In the mental checklist of things we should do to take care of ourselves, sleep never seems to make it to the top. We limit fatty foods and we squeeze in power walks, yet we’re still up at 1 a.m. scrolling our news feed.

It’s exhausting to keep up that schedule and, experts say, a huge detriment to our mental health.

“Prioritizing sleep is the ultimate form of self-care. All other self-care elements are enhanced by sleep,” said Dr. Christina Abavana, a sleep medicine specialist with the Hartford HealthCare Ayer Neuroscience Institute Sleep Care Center in Shelton.

She gives the following examples:

  • Sleep benefits exercise because muscle growth and repair occur while snoozing. It’s also essential for developing muscle memory needed in the gym or to play sports.
  • Sleep deprivation is associated with increased levels of hormones that facilitate weight gain. Getting a good night’s sleep keeps the hormones at a normal level.
  • Sleep enhances psychological and emotional well-being.

“Think of a good night’s sleep as a form of therapy. Emotionally-laden events during the day play out in our dreams at night, helping us better cope when we wake,” said Dr. Abavana.

Dr. Priya Bakaya, a sleep medicine specialist with the Sleep Care Center in Norwich, agreed.

“Allowing the body and mind to rest allows us to function better in the daytime and uplifts our mood,” she said.

This is best accomplished when you can follow a consistent sleep schedule instead of trying to catch up on weekends. Most adults, the two noted, need seven to nine hours of sleep each night.

“Some of sleep’s benefits are lost due to insufficient sleep and cannot be recovered,” Dr. Abavana said, although she said extra hours of sleep on weekends doesn’t hurt and has some restorative benefit. “It’s not ideal, but better than chronic sleep deprivation.”

Regularly missing critical rest can create an unhealthy situation, Dr. Bakaya said.
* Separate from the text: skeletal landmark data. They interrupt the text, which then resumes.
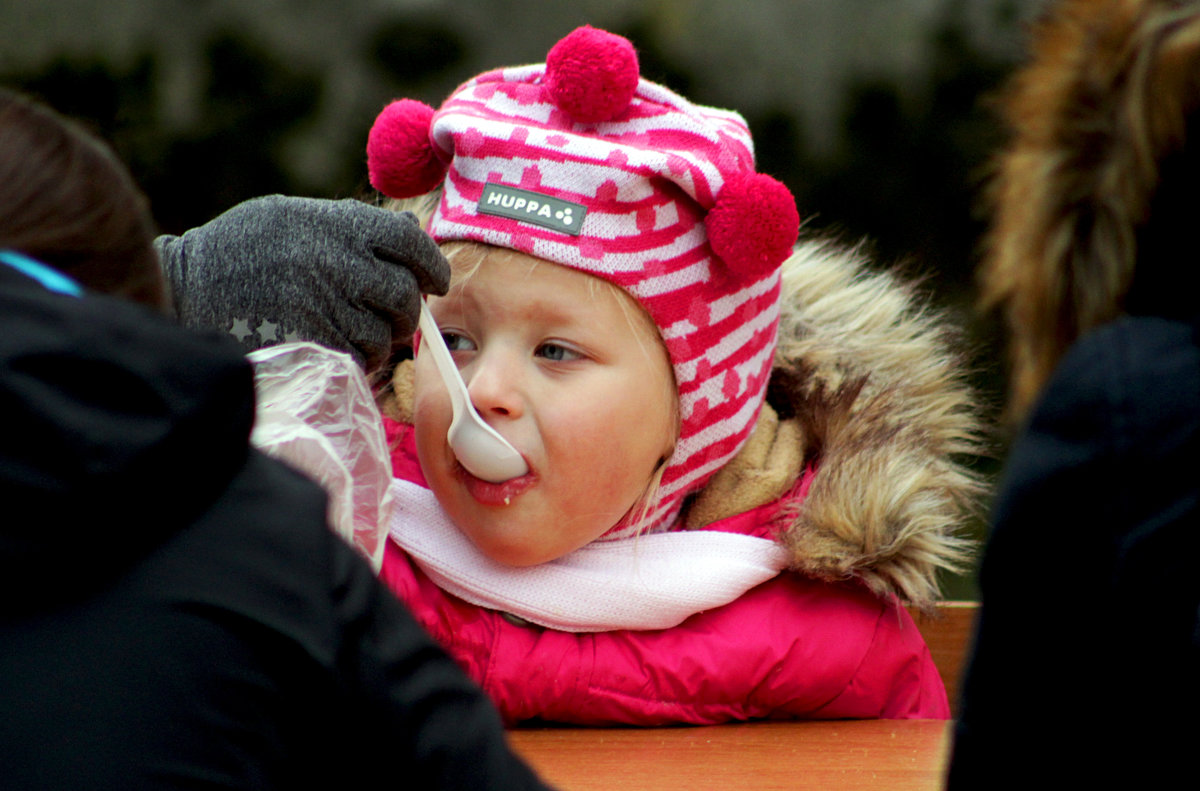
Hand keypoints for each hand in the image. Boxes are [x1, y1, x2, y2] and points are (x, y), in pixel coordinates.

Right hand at [157, 195, 448, 370]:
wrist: (183, 287)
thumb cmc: (241, 251)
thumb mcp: (291, 217)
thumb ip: (348, 228)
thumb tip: (412, 237)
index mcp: (333, 223)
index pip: (407, 241)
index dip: (430, 264)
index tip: (435, 282)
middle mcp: (334, 259)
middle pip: (403, 293)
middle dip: (405, 312)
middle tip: (394, 319)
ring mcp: (322, 302)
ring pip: (382, 333)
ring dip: (379, 342)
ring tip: (359, 335)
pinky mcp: (310, 341)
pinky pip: (355, 357)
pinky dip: (355, 359)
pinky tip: (336, 349)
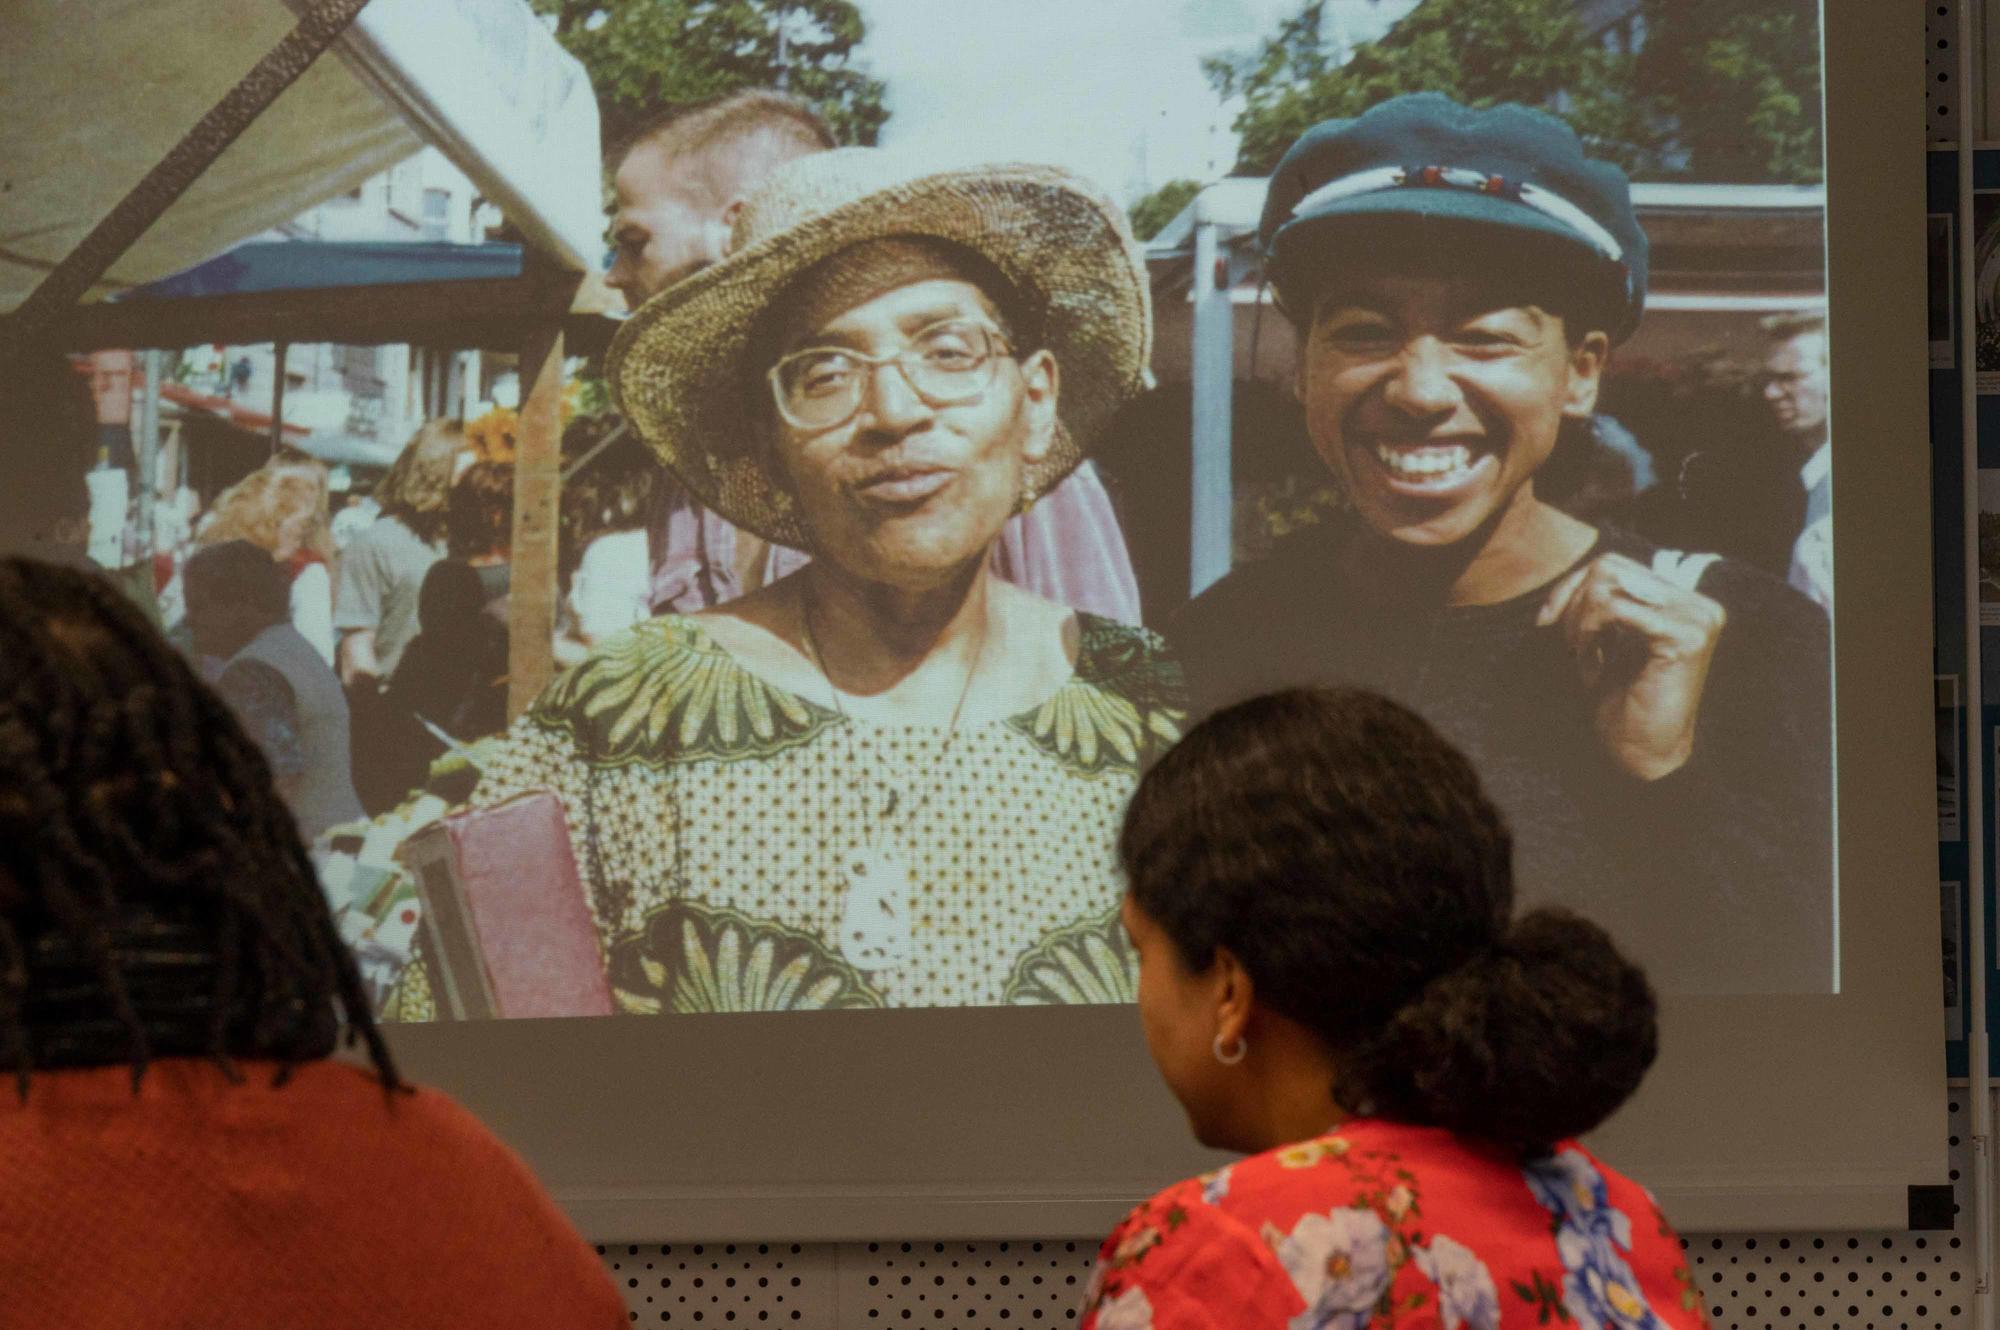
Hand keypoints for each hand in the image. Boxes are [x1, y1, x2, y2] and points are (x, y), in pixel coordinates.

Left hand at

“Sleep deprivation has short- and long-term health effects,” she said. “It has been shown to make you feel drowsy and irritable the next morning, and, in the long term, can weaken your immune system and heighten the long-term risk of physical and mental health problems.”

Specifically, Dr. Abavana said sleep deprivation affects:

  • Cognition.
  • Attention span.
  • Working memory, reasoning and decision-making abilities.
  • Organ function, increasing the risk for cardiovascular disease and insulin resistance.
  • Mental health, leading to depression and increased risk of suicide.

Sometimes, there is a medical reason you cannot sleep or don’t experience restful sleep. An overnight sleep study at a Sleep Care Center can help pinpoint such problems as obstructive sleep apnea or periodic limb movements keeping you awake.